What to produce: Redo the stretch of the math word-problem tips from "What Are Strategies" through "in needless details.", putting "triangle" wherever "rectangle" appears.

Choose a Strategy - How are you going to work it out -- Sort through the information???

successful-tips-in-helping-your-junior-high-teen-with-math-homework

What Are Strategies I Can Use To Solve The Problem?

When given word problems, many times you are given quite a bit of information. You must choose a strategy once you have read through it as suggested above.

There are many strategies to use. Here are a few that work well.

  1. Draw a picture! You do not have to be artistic, but represent what is in the problem to simplify it. If it describes the area of a rectangle, jot down a rectangle. Label what you know from the information needed. This gives a visual. Seeing it in a picture helps to work through the information given.
  2. Make a list. Sort the information into a readable list. The more information that is given, you need to organize it. To keep looking back at a wordy description can get you lost in needless details.
  3. Work it backwards. Might sound confusing, but sometimes it is the best way to work a word problem. Take what you know from what is given and see if you can arrive at the problem backwards. If it is multiple choice, try the different choices to see which one may be the correct one.
  4. Find a pattern. Patterns are applied to some problems, but not all. If you see what you think is a pattern, write it out and analyze it.
  5. Write out a number sentence or equation. If the problem is saying 8 less than a number all that means is x - 8. Key words have to be translated from English to Math.
  6. Guess and Check -- when all else fails, this will do. Also, if all else fails, type the word problem into Google. Many times someone has worked a problem out or a similar one. The search engine could just pull up specific help for the actual problem being worked.

It Is Solved! Now Should I Check It?

Work it out and Check it!

After you have read the problem thoroughly, and chosen a strategy, it is time to solve it. When solving it, be sure to show your work. Showing your work helps in many ways. It helps you to see what steps you have taken and allows you to look back to check for errors. It allows the teacher to see the amount of work you have put into the problem and also allows the teacher to give partial credit for a problem. Sometimes simple mistakes can be given partial credit. If my students get a positive and a negative switched or miss dividing on a fraction, as long as I can see their work, I will give some credit for it.

After solving it, be sure to check it. Look back and double check your information and how you arrived at the answer. It is far better to catch an error now and correct it than after it has been graded and you have to correct your missed ones. Just because you solved it does not mean you didn't miss something simple. Checking it will catch those small errors.

“If people do not believe that mathematics is simple, it is only because they do not realize how complicated life is.”

— John von Neumann

No Need To Get Frustrated! There Is Help Available

With Algebra and word problems, try to not get overwhelmed. Time and again, I see students and my own children get so frustrated with math or word problems. The math in the word problems has been taught and the student knows. The real feat is getting them to take a breath and work through the word problem, without getting flustered.

Together you and your child can succeed with Algebra and word problems. Remember the strategies and use the internet as a tool to help you.

Extracted entries:
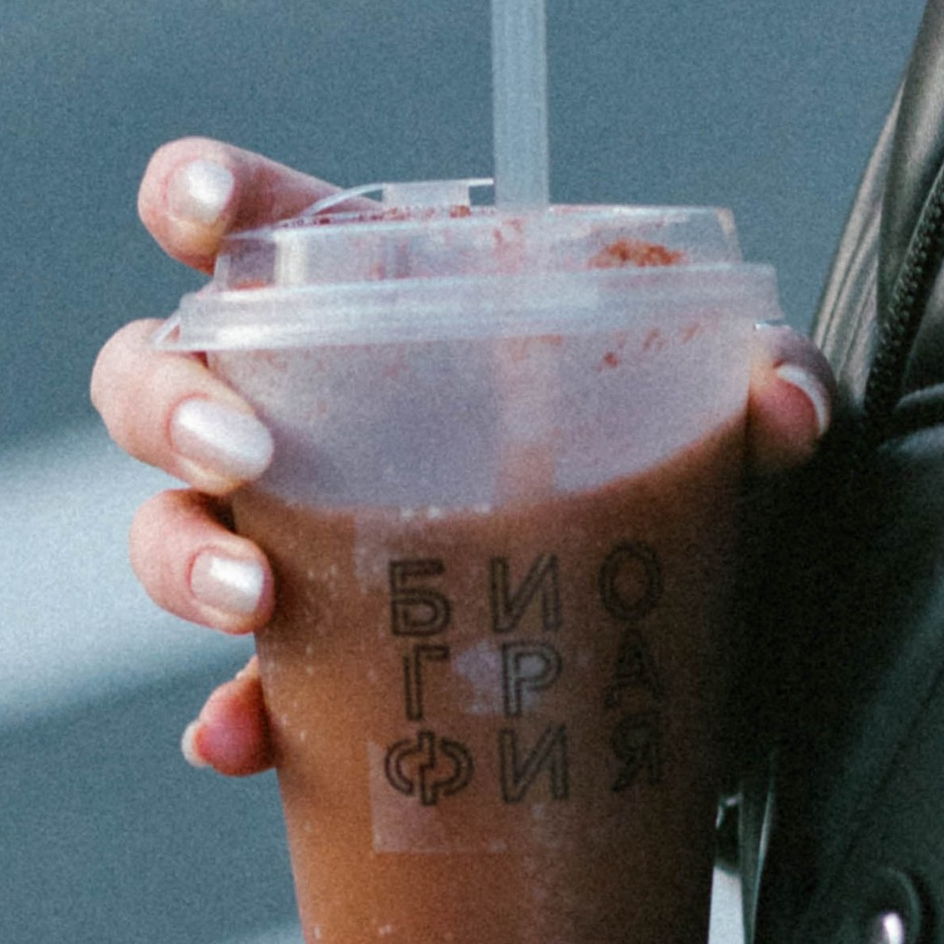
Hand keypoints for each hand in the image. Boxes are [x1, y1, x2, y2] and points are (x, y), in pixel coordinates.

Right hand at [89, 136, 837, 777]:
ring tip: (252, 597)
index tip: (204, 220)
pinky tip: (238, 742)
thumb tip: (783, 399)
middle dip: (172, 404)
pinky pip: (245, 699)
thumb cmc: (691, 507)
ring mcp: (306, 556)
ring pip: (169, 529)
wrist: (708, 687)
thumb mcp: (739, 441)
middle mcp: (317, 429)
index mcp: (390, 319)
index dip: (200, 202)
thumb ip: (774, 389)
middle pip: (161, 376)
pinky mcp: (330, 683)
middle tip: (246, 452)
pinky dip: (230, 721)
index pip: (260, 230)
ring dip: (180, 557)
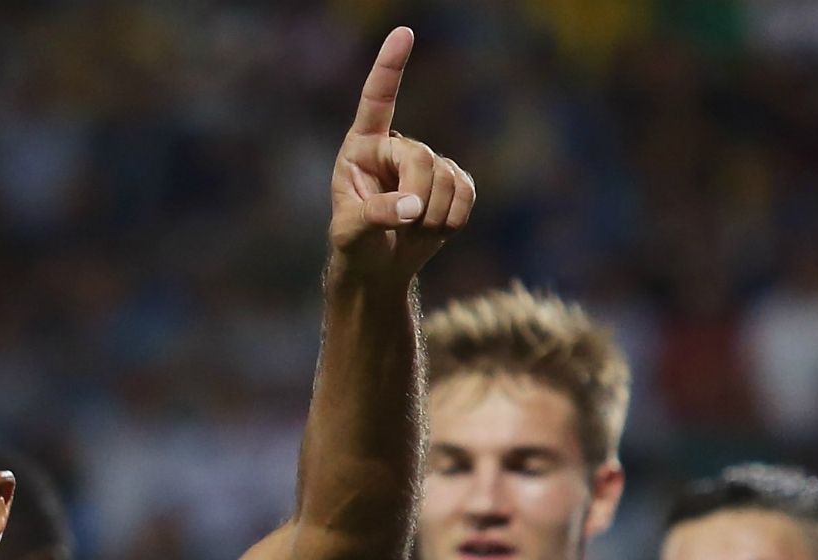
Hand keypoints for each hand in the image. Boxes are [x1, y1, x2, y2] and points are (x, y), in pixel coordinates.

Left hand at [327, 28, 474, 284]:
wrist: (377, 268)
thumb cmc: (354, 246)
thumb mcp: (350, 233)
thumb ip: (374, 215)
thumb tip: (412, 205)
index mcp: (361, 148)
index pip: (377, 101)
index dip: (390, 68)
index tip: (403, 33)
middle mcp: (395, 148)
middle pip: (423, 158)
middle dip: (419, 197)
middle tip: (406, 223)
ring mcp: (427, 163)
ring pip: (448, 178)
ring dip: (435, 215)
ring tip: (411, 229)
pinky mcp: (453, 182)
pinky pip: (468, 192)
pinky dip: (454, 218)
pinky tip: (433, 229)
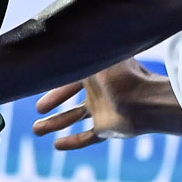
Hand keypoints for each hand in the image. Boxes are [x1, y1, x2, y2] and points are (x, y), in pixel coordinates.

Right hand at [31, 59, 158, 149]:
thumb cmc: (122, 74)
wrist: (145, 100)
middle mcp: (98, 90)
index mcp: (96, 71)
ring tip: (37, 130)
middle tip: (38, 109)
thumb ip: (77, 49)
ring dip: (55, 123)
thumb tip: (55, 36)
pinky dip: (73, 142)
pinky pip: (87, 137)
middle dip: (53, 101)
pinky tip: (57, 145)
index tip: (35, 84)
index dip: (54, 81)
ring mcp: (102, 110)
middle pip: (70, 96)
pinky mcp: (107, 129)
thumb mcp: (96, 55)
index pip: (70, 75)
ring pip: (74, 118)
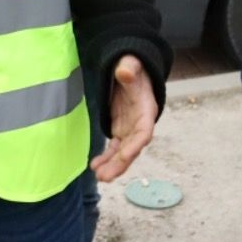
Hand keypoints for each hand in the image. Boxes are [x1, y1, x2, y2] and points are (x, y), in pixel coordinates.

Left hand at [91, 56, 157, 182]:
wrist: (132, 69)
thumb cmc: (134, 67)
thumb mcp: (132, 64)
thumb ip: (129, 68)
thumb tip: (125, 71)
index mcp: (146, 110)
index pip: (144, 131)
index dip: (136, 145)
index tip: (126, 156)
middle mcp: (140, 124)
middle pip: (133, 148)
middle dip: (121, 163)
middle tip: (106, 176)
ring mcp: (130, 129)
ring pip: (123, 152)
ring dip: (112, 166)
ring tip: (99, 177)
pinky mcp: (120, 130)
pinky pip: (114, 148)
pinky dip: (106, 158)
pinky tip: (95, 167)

Output for this task:
What Are Strategies I Can Use To Solve The Problem?

When given word problems, many times you are given quite a bit of information. You must choose a strategy once you have read through it as suggested above.

There are many strategies to use. Here are a few that work well.

  1. Draw a picture! You do not have to be artistic, but represent what is in the problem to simplify it. If it describes the area of a triangle, jot down a triangle. Label what you know from the information needed. This gives a visual. Seeing it in a picture helps to work through the information given.
  2. Make a list. Sort the information into a readable list. The more information that is given, you need to organize it. To keep looking back at a wordy description can get you lost in needless details.